When Wilson’s mother Ann took over the lead vocals, as she often did, the emphasis shifted to the lilting romanticism of her soprano. Whether she was crooning a slow blues such as David Greeley’s “Marie Mouri” (which she has recorded as a duet with Linda Ronstadt), a spirited two-step  (“Jolie Bassette”), or a sweet waltz (“Marie”), the black-banged singer in the pleated skirt made it all sound effortless.

Eventually Wilson left the piano and picked up the violin to join his brother Joel for a mini-set of twin-fiddle tunes. The two siblings, who learned their craft at their parents’ Saturday-morning Cajun jam sessions at the Savoy Music Center in Eunice, La., have been playing together so long that they blend seamlessly on old numbers such as “Mamou Two Step” and “La Valse d’Eva.”

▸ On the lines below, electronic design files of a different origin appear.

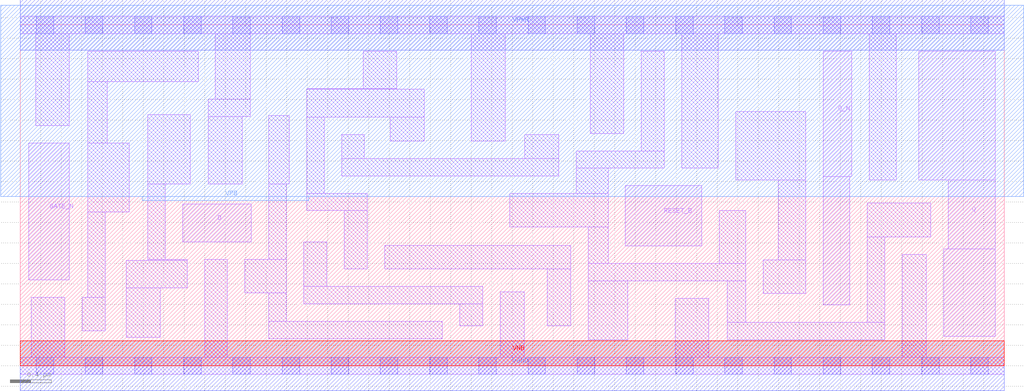
<source format=lef>
# Copyright 2020 The SkyWater PDK Authors
#
# Licensed under the Apache License, Version 2.0 (the "License");
# you may not use this file except in compliance with the License.
# You may obtain a copy of the License at
#
#     https://www.apache.org/licenses/LICENSE-2.0
#
# Unless required by applicable law or agreed to in writing, software
# distributed under the License is distributed on an "AS IS" BASIS,
# WITHOUT WARRANTIES OR CONDITIONS OF ANY KIND, either express or implied.
# See the License for the specific language governing permissions and
# limitations under the License.
#
# SPDX-License-Identifier: Apache-2.0

VERSION 5.7 ;
  NOWIREEXTENSIONATPIN ON ;
  DIVIDERCHAR "/" ;
  BUSBITCHARS "[]" ;
MACRO sky130_fd_sc_lp__dlrbn_1
  CLASS CORE ;
  FOREIGN sky130_fd_sc_lp__dlrbn_1 ;
  ORIGIN  0.000000  0.000000 ;
  SIZE  9.600000 BY  3.330000 ;
  SYMMETRY X Y R90 ;
  SITE unit ;
  PIN D
    ANTENNAGATEAREA  0.159000 ;
    DIRECTION INPUT ;
    USE SIGNAL ;
    PORT
      LAYER li1 ;
        RECT 1.585000 1.210000 2.255000 1.580000 ;
    END
  END D
  PIN Q
    ANTENNADIFFAREA  0.573300 ;
    DIRECTION OUTPUT ;
    USE SIGNAL ;
    PORT
      LAYER li1 ;
        RECT 8.765000 1.815000 9.515000 3.075000 ;
        RECT 9.010000 0.290000 9.515000 1.140000 ;
        RECT 9.055000 1.140000 9.515000 1.815000 ;
    END
  END Q
  PIN Q_N
    ANTENNADIFFAREA  0.556500 ;
    DIRECTION OUTPUT ;
    USE SIGNAL ;
    PORT
      LAYER li1 ;
        RECT 7.835000 0.595000 8.095000 1.850000 ;
        RECT 7.835000 1.850000 8.115000 3.075000 ;
    END
  END Q_N
  PIN RESET_B
    ANTENNAGATEAREA  0.315000 ;
    DIRECTION INPUT ;
    USE SIGNAL ;
    PORT
      LAYER li1 ;
        RECT 5.905000 1.170000 6.650000 1.760000 ;
    END
  END RESET_B
  PIN GATE_N
    ANTENNAGATEAREA  0.159000 ;
    DIRECTION INPUT ;
    USE CLOCK ;
    PORT
      LAYER li1 ;
        RECT 0.085000 0.840000 0.480000 2.175000 ;
    END
  END GATE_N
  PIN VGND
    DIRECTION INOUT ;
    USE GROUND ;
    PORT
      LAYER met1 ;
        RECT 0.000000 -0.245000 9.600000 0.245000 ;
    END
  END VGND
  PIN VNB
    DIRECTION INOUT ;
    USE GROUND ;
    PORT
      LAYER pwell ;
        RECT 0.000000 0.000000 9.600000 0.245000 ;
    END
  END VNB
  PIN VPB
    DIRECTION INOUT ;
    USE POWER ;
    PORT
      LAYER nwell ;
        RECT -0.190000 1.655000 9.790000 3.520000 ;
        RECT  1.190000 1.615000 2.815000 1.655000 ;
    END
  END VPB
  PIN VPWR
    DIRECTION INOUT ;
    USE POWER ;
    PORT
      LAYER met1 ;
        RECT 0.000000 3.085000 9.600000 3.575000 ;
    END
  END VPWR
  OBS
    LAYER li1 ;
      RECT 0.000000 -0.085000 9.600000 0.085000 ;
      RECT 0.000000  3.245000 9.600000 3.415000 ;
      RECT 0.105000  0.085000 0.435000 0.670000 ;
      RECT 0.150000  2.345000 0.480000 3.245000 ;
      RECT 0.605000  0.340000 0.830000 0.670000 ;
      RECT 0.660000  0.670000 0.830000 1.505000 ;
      RECT 0.660000  1.505000 1.065000 2.175000 ;
      RECT 0.660000  2.175000 0.850000 2.775000 ;
      RECT 0.660000  2.775000 1.735000 3.075000 ;
      RECT 1.035000  0.280000 1.365000 0.760000 ;
      RECT 1.035000  0.760000 1.630000 1.030000 ;
      RECT 1.245000  1.030000 1.630000 1.040000 ;
      RECT 1.245000  1.040000 1.415000 1.775000 ;
      RECT 1.245000  1.775000 1.660000 2.455000 ;
      RECT 1.800000  0.085000 2.020000 1.040000 ;
      RECT 1.835000  1.775000 2.165000 2.435000 ;
      RECT 1.835000  2.435000 2.245000 2.605000 ;
      RECT 1.905000  2.605000 2.245000 3.245000 ;
      RECT 2.190000  0.710000 2.595000 1.040000 ;
      RECT 2.425000  0.265000 4.120000 0.435000 ;
      RECT 2.425000  0.435000 2.595000 0.710000 ;
      RECT 2.425000  1.040000 2.595000 1.775000 ;
      RECT 2.425000  1.775000 2.625000 2.445000 ;
      RECT 2.765000  0.605000 4.515000 0.775000 ;
      RECT 2.765000  0.775000 2.990000 1.210000 ;
      RECT 2.795000  1.515000 3.385000 1.685000 ;
      RECT 2.795000  1.685000 2.965000 2.430000 ;
      RECT 2.795000  2.430000 3.940000 2.705000 ;
      RECT 2.795000  2.705000 3.675000 2.710000 ;
      RECT 3.135000  1.855000 5.255000 2.025000 ;
      RECT 3.135000  2.025000 3.355000 2.260000 ;
      RECT 3.160000  0.945000 3.385000 1.515000 ;
      RECT 3.345000  2.710000 3.675000 3.075000 ;
      RECT 3.555000  0.945000 5.370000 1.175000 ;
      RECT 3.610000  2.195000 3.940000 2.430000 ;
      RECT 4.290000  0.390000 4.515000 0.605000 ;
      RECT 4.400000  2.195000 4.730000 3.245000 ;
      RECT 4.685000  0.085000 4.920000 0.720000 ;
      RECT 4.775000  1.355000 5.735000 1.685000 ;
      RECT 4.925000  2.025000 5.255000 2.260000 ;
      RECT 5.140000  0.390000 5.370000 0.945000 ;
      RECT 5.425000  1.685000 5.735000 1.930000 ;
      RECT 5.425000  1.930000 6.285000 2.100000 ;
      RECT 5.540000  0.255000 5.930000 0.830000 ;
      RECT 5.540000  0.830000 7.080000 1.000000 ;
      RECT 5.540000  1.000000 5.735000 1.355000 ;
      RECT 5.560000  2.270000 5.890000 3.245000 ;
      RECT 6.060000  2.100000 6.285000 3.075000 ;
      RECT 6.390000  0.085000 6.720000 0.660000 ;
      RECT 6.455000  1.930000 6.810000 3.245000 ;
      RECT 6.820000  1.000000 7.080000 1.515000 ;
      RECT 6.900000  0.255000 8.435000 0.425000 ;
      RECT 6.900000  0.425000 7.080000 0.830000 ;
      RECT 6.980000  1.815000 7.665000 2.485000 ;
      RECT 7.250000  0.705000 7.665000 1.035000 ;
      RECT 7.395000  1.035000 7.665000 1.815000 ;
      RECT 8.265000  0.425000 8.435000 1.260000 ;
      RECT 8.265000  1.260000 8.885000 1.590000 ;
      RECT 8.285000  1.815000 8.545000 3.245000 ;
      RECT 8.605000  0.085000 8.840000 1.090000 ;
    LAYER mcon ;
      RECT 0.155000 -0.085000 0.325000 0.085000 ;
      RECT 0.155000  3.245000 0.325000 3.415000 ;
      RECT 0.635000 -0.085000 0.805000 0.085000 ;
      RECT 0.635000  3.245000 0.805000 3.415000 ;
      RECT 1.115000 -0.085000 1.285000 0.085000 ;
      RECT 1.115000  3.245000 1.285000 3.415000 ;
      RECT 1.595000 -0.085000 1.765000 0.085000 ;
      RECT 1.595000  3.245000 1.765000 3.415000 ;
      RECT 2.075000 -0.085000 2.245000 0.085000 ;
      RECT 2.075000  3.245000 2.245000 3.415000 ;
      RECT 2.555000 -0.085000 2.725000 0.085000 ;
      RECT 2.555000  3.245000 2.725000 3.415000 ;
      RECT 3.035000 -0.085000 3.205000 0.085000 ;
      RECT 3.035000  3.245000 3.205000 3.415000 ;
      RECT 3.515000 -0.085000 3.685000 0.085000 ;
      RECT 3.515000  3.245000 3.685000 3.415000 ;
      RECT 3.995000 -0.085000 4.165000 0.085000 ;
      RECT 3.995000  3.245000 4.165000 3.415000 ;
      RECT 4.475000 -0.085000 4.645000 0.085000 ;
      RECT 4.475000  3.245000 4.645000 3.415000 ;
      RECT 4.955000 -0.085000 5.125000 0.085000 ;
      RECT 4.955000  3.245000 5.125000 3.415000 ;
      RECT 5.435000 -0.085000 5.605000 0.085000 ;
      RECT 5.435000  3.245000 5.605000 3.415000 ;
      RECT 5.915000 -0.085000 6.085000 0.085000 ;
      RECT 5.915000  3.245000 6.085000 3.415000 ;
      RECT 6.395000 -0.085000 6.565000 0.085000 ;
      RECT 6.395000  3.245000 6.565000 3.415000 ;
      RECT 6.875000 -0.085000 7.045000 0.085000 ;
      RECT 6.875000  3.245000 7.045000 3.415000 ;
      RECT 7.355000 -0.085000 7.525000 0.085000 ;
      RECT 7.355000  3.245000 7.525000 3.415000 ;
      RECT 7.835000 -0.085000 8.005000 0.085000 ;
      RECT 7.835000  3.245000 8.005000 3.415000 ;
      RECT 8.315000 -0.085000 8.485000 0.085000 ;
      RECT 8.315000  3.245000 8.485000 3.415000 ;
      RECT 8.795000 -0.085000 8.965000 0.085000 ;
      RECT 8.795000  3.245000 8.965000 3.415000 ;
      RECT 9.275000 -0.085000 9.445000 0.085000 ;
      RECT 9.275000  3.245000 9.445000 3.415000 ;
  END
END sky130_fd_sc_lp__dlrbn_1
END LIBRARY

</source>
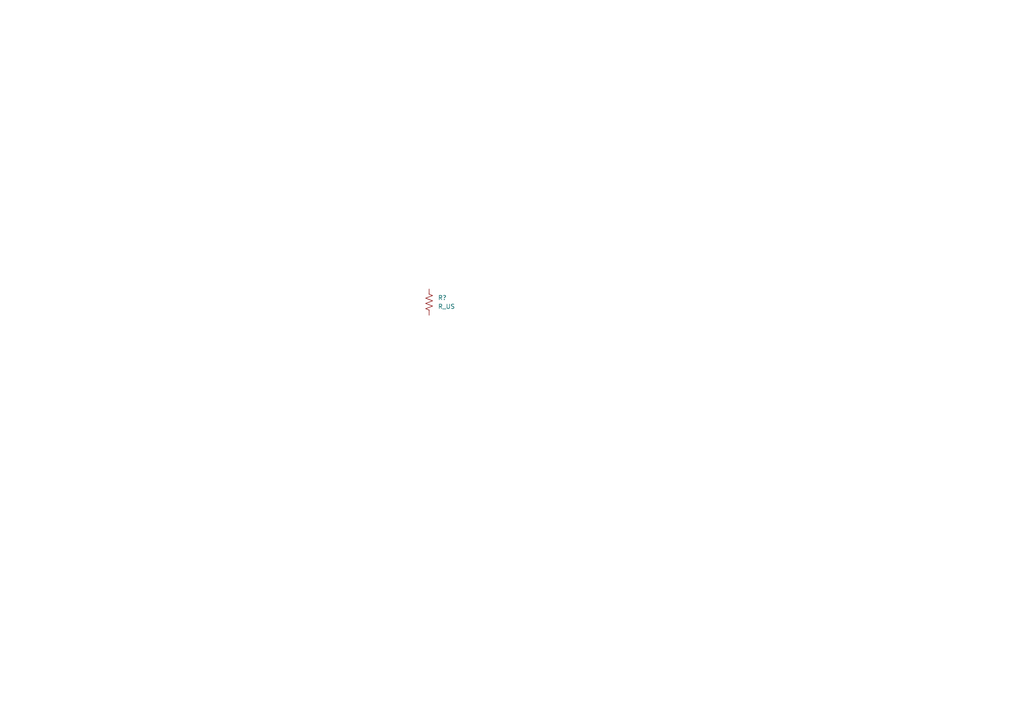
<source format=kicad_sch>
(kicad_sch (version 20211123) (generator eeschema)

  (uuid e63e39d7-6ac0-4ffd-8aa3-1841a4541b55)

  (paper "A4")

  


  (symbol (lib_id "Device:R_US") (at 124.46 87.63 0) (unit 1)
    (in_bom yes) (on_board yes) (fields_autoplaced)
    (uuid 759788bd-3cb9-4d38-b58c-5cb10b7dca6b)
    (property "Reference" "R?" (id 0) (at 127 86.3599 0)
      (effects (font (size 1.27 1.27)) (justify left))
    )
    (property "Value" "R_US" (id 1) (at 127 88.8999 0)
      (effects (font (size 1.27 1.27)) (justify left))
    )
    (property "Footprint" "" (id 2) (at 125.476 87.884 90)
      (effects (font (size 1.27 1.27)) hide)
    )
    (property "Datasheet" "~" (id 3) (at 124.46 87.63 0)
      (effects (font (size 1.27 1.27)) hide)
    )
    (pin "1" (uuid c71f56c1-5b7c-4373-9716-fffac482104c))
    (pin "2" (uuid 1ab71a3c-340b-469a-ada5-4f87f0b7b2fa))
  )

  (sheet_instances
    (path "/" (page "1"))
  )

  (symbol_instances
    (path "/759788bd-3cb9-4d38-b58c-5cb10b7dca6b"
      (reference "R?") (unit 1) (value "R_US") (footprint "")
    )
  )
)

</source>
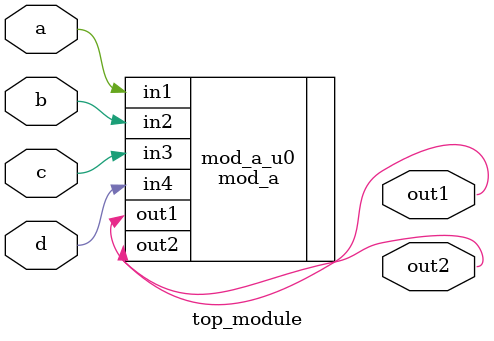
<source format=v>
module top_module ( 
    input a, 
    input b, 
    input c,
    input d,
    output out1,
    output out2
);
    
    mod_a mod_a_u0(
        .in1(a),
        .in2(b),
        .in3(c),
        .in4(d),
        .out1(out1),
        .out2(out2)
    );

endmodule

</source>
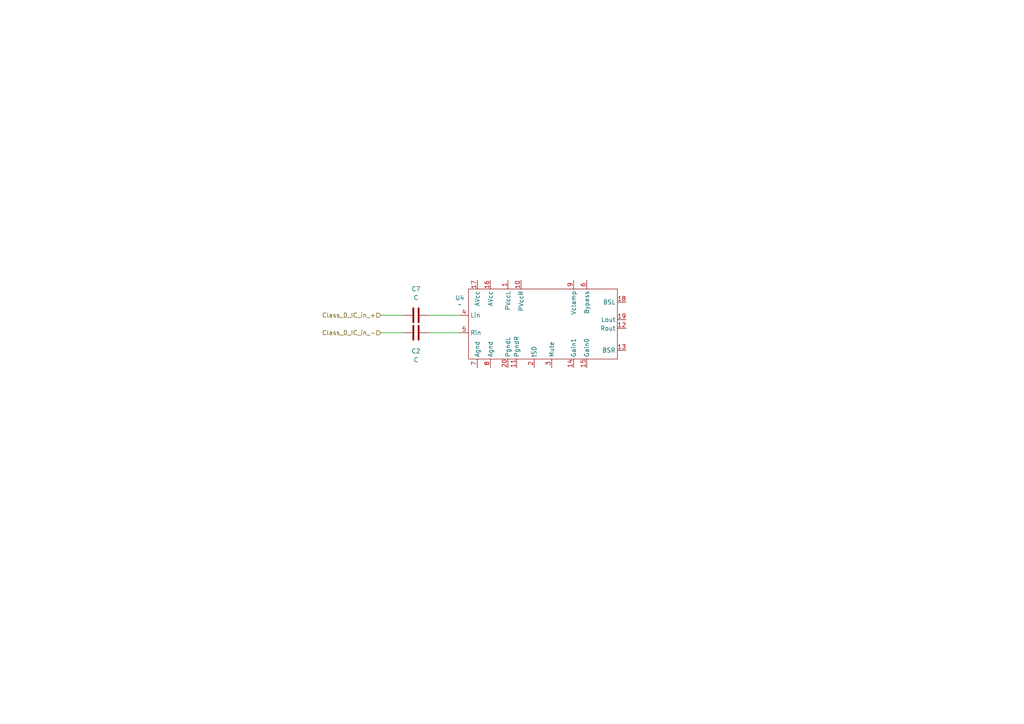
<source format=kicad_sch>
(kicad_sch
	(version 20231120)
	(generator "eeschema")
	(generator_version "8.0")
	(uuid "69728bdc-6e2f-4f32-942f-f1a17dc6304c")
	(paper "A4")
	
	(wire
		(pts
			(xy 124.46 96.52) (xy 133.35 96.52)
		)
		(stroke
			(width 0)
			(type default)
		)
		(uuid "7db53f03-3ba6-4a3b-b156-cca63acc8e4d")
	)
	(wire
		(pts
			(xy 110.49 91.44) (xy 116.84 91.44)
		)
		(stroke
			(width 0)
			(type default)
		)
		(uuid "a07cf257-a54e-4881-ab37-a511cdb1addd")
	)
	(wire
		(pts
			(xy 110.49 96.52) (xy 116.84 96.52)
		)
		(stroke
			(width 0)
			(type default)
		)
		(uuid "d3e24c6d-7d69-48f9-8028-10448ed61210")
	)
	(wire
		(pts
			(xy 124.46 91.44) (xy 133.35 91.44)
		)
		(stroke
			(width 0)
			(type default)
		)
		(uuid "e108885a-4c60-4472-b1a6-0cdabb980759")
	)
	(hierarchical_label "Class_D_IC_in_-"
		(shape input)
		(at 110.49 96.52 180)
		(fields_autoplaced yes)
		(effects
			(font
				(size 1.27 1.27)
			)
			(justify right)
		)
		(uuid "c884eb52-d3bb-412f-9911-72cdceb00115")
	)
	(hierarchical_label "Class_D_IC_in_+"
		(shape input)
		(at 110.49 91.44 180)
		(fields_autoplaced yes)
		(effects
			(font
				(size 1.27 1.27)
			)
			(justify right)
		)
		(uuid "eb86d918-aaeb-4cb8-81af-e0a42fa8931c")
	)
	(symbol
		(lib_id "Custom_Parts:TPA3122")
		(at 142.24 91.44 0)
		(unit 1)
		(exclude_from_sim no)
		(in_bom yes)
		(on_board yes)
		(dnp no)
		(fields_autoplaced yes)
		(uuid "035255b9-fec6-4284-b8b6-ae245f87c450")
		(property "Reference" "U4"
			(at 133.35 86.3914 0)
			(effects
				(font
					(size 1.27 1.27)
				)
			)
		)
		(property "Value" "~"
			(at 133.35 88.2965 0)
			(effects
				(font
					(size 1.27 1.27)
				)
			)
		)
		(property "Footprint" "Package_DIP:CERDIP-20_W7.62mm_SideBrazed_LongPads_Socket"
			(at 142.24 91.44 0)
			(effects
				(font
					(size 1.27 1.27)
				)
				(hide yes)
			)
		)
		(property "Datasheet" ""
			(at 142.24 91.44 0)
			(effects
				(font
					(size 1.27 1.27)
				)
				(hide yes)
			)
		)
		(property "Description" ""
			(at 142.24 91.44 0)
			(effects
				(font
					(size 1.27 1.27)
				)
				(hide yes)
			)
		)
		(pin "1"
			(uuid "18ac56b1-838a-495a-8f4a-045e4a5bd2f0")
		)
		(pin "7"
			(uuid "0a2ad1eb-0ae6-4ee4-9ee3-96fb15dd240d")
		)
		(pin "12"
			(uuid "02c208dd-d0c4-404f-8716-0e2c952be4bc")
		)
		(pin "5"
			(uuid "15d2e0d6-7c92-4e8a-90fe-2e847739191d")
		)
		(pin "17"
			(uuid "9ae8054a-b99f-49bd-bd3f-9e689a38f872")
		)
		(pin "9"
			(uuid "3cfbf902-b663-492c-91f6-45ec0e32c5cf")
		)
		(pin "20"
			(uuid "d65a1e29-39b7-4d64-8e1f-6c7102805710")
		)
		(pin "11"
			(uuid "de1d5c4b-5be8-4ddf-b43b-14d2e5aca790")
		)
		(pin "13"
			(uuid "43eb896f-44c3-4bea-8701-44db7fc835bb")
		)
		(pin "19"
			(uuid "3e8657d3-ed1c-4f2c-a2c7-77c4edb74712")
		)
		(pin "15"
			(uuid "db084aec-26b1-44b6-8263-701aa74e6f24")
		)
		(pin "16"
			(uuid "f503ff67-e5ee-4b4f-b3a0-a549bb39c938")
		)
		(pin "18"
			(uuid "5bdba5fa-263d-49c0-b431-e9c484c9fabf")
		)
		(pin "3"
			(uuid "8ec31349-28b7-4d89-8f46-928833cdc3f3")
		)
		(pin "2"
			(uuid "37ab9582-5e32-4d3d-a4ba-aeb45a87fc56")
		)
		(pin "4"
			(uuid "d768778e-390e-46b4-bb47-e55e78cfc06d")
		)
		(pin "6"
			(uuid "6c017040-6660-4d7a-a0e5-c3249b8f939b")
		)
		(pin "8"
			(uuid "0c87c921-4e69-401d-a6cc-cf6d97031bbc")
		)
		(pin "10"
			(uuid "9116b2a4-871f-482f-af1e-4d6cd85537ab")
		)
		(pin "14"
			(uuid "cacb62c5-dc8d-4f87-bbdd-fcdecf26b849")
		)
		(instances
			(project ""
				(path "/20d6200f-f95c-474c-9733-ba5c387dd201/ec0a85fd-f5f9-4874-a1fc-5ba7fc2e4a7c"
					(reference "U4")
					(unit 1)
				)
			)
		)
	)
	(symbol
		(lib_id "Device:C")
		(at 120.65 91.44 90)
		(unit 1)
		(exclude_from_sim no)
		(in_bom yes)
		(on_board yes)
		(dnp no)
		(fields_autoplaced yes)
		(uuid "8f227823-67eb-47d4-a886-00e61b01678f")
		(property "Reference" "C7"
			(at 120.65 83.82 90)
			(effects
				(font
					(size 1.27 1.27)
				)
			)
		)
		(property "Value" "C"
			(at 120.65 86.36 90)
			(effects
				(font
					(size 1.27 1.27)
				)
			)
		)
		(property "Footprint" ""
			(at 124.46 90.4748 0)
			(effects
				(font
					(size 1.27 1.27)
				)
				(hide yes)
			)
		)
		(property "Datasheet" "~"
			(at 120.65 91.44 0)
			(effects
				(font
					(size 1.27 1.27)
				)
				(hide yes)
			)
		)
		(property "Description" "Unpolarized capacitor"
			(at 120.65 91.44 0)
			(effects
				(font
					(size 1.27 1.27)
				)
				(hide yes)
			)
		)
		(pin "2"
			(uuid "2e57be5d-84eb-49f4-9562-51401845fe2d")
		)
		(pin "1"
			(uuid "271dd9f8-cabf-4a28-862c-670c95812170")
		)
		(instances
			(project ""
				(path "/20d6200f-f95c-474c-9733-ba5c387dd201/ec0a85fd-f5f9-4874-a1fc-5ba7fc2e4a7c"
					(reference "C7")
					(unit 1)
				)
			)
		)
	)
	(symbol
		(lib_id "Device:C")
		(at 120.65 96.52 90)
		(unit 1)
		(exclude_from_sim no)
		(in_bom yes)
		(on_board yes)
		(dnp no)
		(uuid "98727309-3295-422a-9368-21cac154e251")
		(property "Reference" "C2"
			(at 120.65 101.854 90)
			(effects
				(font
					(size 1.27 1.27)
				)
			)
		)
		(property "Value" "C"
			(at 120.65 104.394 90)
			(effects
				(font
					(size 1.27 1.27)
				)
			)
		)
		(property "Footprint" ""
			(at 124.46 95.5548 0)
			(effects
				(font
					(size 1.27 1.27)
				)
				(hide yes)
			)
		)
		(property "Datasheet" "~"
			(at 120.65 96.52 0)
			(effects
				(font
					(size 1.27 1.27)
				)
				(hide yes)
			)
		)
		(property "Description" "Unpolarized capacitor"
			(at 120.65 96.52 0)
			(effects
				(font
					(size 1.27 1.27)
				)
				(hide yes)
			)
		)
		(pin "1"
			(uuid "e23f5f32-0636-47d3-8127-94cff6d0b071")
		)
		(pin "2"
			(uuid "9ee7bd58-c6c2-4bc8-a26b-c1eb938d4159")
		)
		(instances
			(project ""
				(path "/20d6200f-f95c-474c-9733-ba5c387dd201/ec0a85fd-f5f9-4874-a1fc-5ba7fc2e4a7c"
					(reference "C2")
					(unit 1)
				)
			)
		)
	)
)

</source>
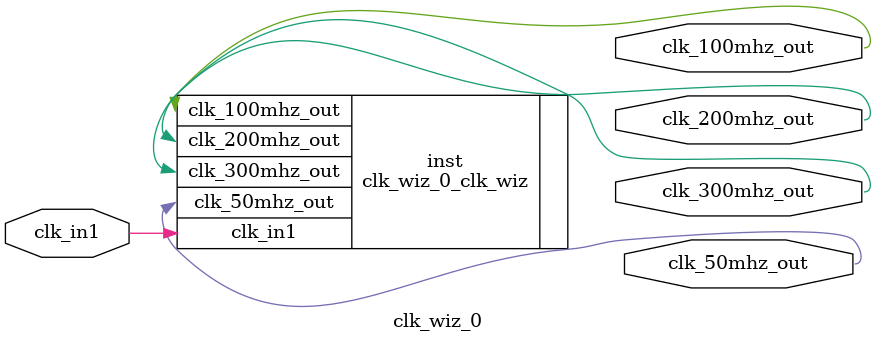
<source format=v>


`timescale 1ps/1ps

(* CORE_GENERATION_INFO = "clk_wiz_0,clk_wiz_v6_0_3_0_0,{component_name=clk_wiz_0,use_phase_alignment=true,use_min_o_jitter=false,use_max_i_jitter=false,use_dyn_phase_shift=false,use_inclk_switchover=false,use_dyn_reconfig=false,enable_axi=0,feedback_source=FDBK_AUTO,PRIMITIVE=PLL,num_out_clk=4,clkin1_period=10.000,clkin2_period=10.000,use_power_down=false,use_reset=false,use_locked=false,use_inclk_stopped=false,feedback_type=SINGLE,CLOCK_MGR_TYPE=NA,manual_override=false}" *)

module clk_wiz_0 
 (
  // Clock out ports
  output        clk_300mhz_out,
  output        clk_100mhz_out,
  output        clk_200mhz_out,
  output        clk_50mhz_out,
 // Clock in ports
  input         clk_in1
 );

  clk_wiz_0_clk_wiz inst
  (
  // Clock out ports  
  .clk_300mhz_out(clk_300mhz_out),
  .clk_100mhz_out(clk_100mhz_out),
  .clk_200mhz_out(clk_200mhz_out),
  .clk_50mhz_out(clk_50mhz_out),
 // Clock in ports
  .clk_in1(clk_in1)
  );

endmodule

</source>
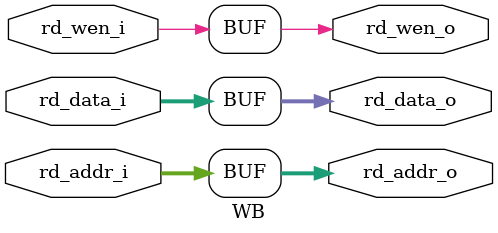
<source format=v>
module WB
(
	input wire [4 :0]  rd_addr_i,
	input wire [63:0]  rd_data_i,
	input wire         rd_wen_i ,
	//to regs
	output wire [4 :0] rd_addr_o,
	output wire [63:0] rd_data_o,
	output wire        rd_wen_o 
);

	assign rd_addr_o = rd_addr_i;
	assign rd_data_o = rd_data_i;
	assign rd_wen_o  = rd_wen_i ;

endmodule



</source>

Joel, a founding member of the Red Stick Ramblers, now runs Valcour Records, the most interesting Cajun record label around. Last month the label released new titles from the Pine Leaf Boys, Cedric Watson, and Dennis McGee. Earlier this year Ann Savoy and Her Sleepless Knights (featuring Baltimore guitarist Tom Mitchell) released their new swing album Black Coffee. The four members of the Savoy Family have so many projects going that it’s a rare occasion when they can coordinate their schedules to tour together. When they do, it’s a treat not to be missed.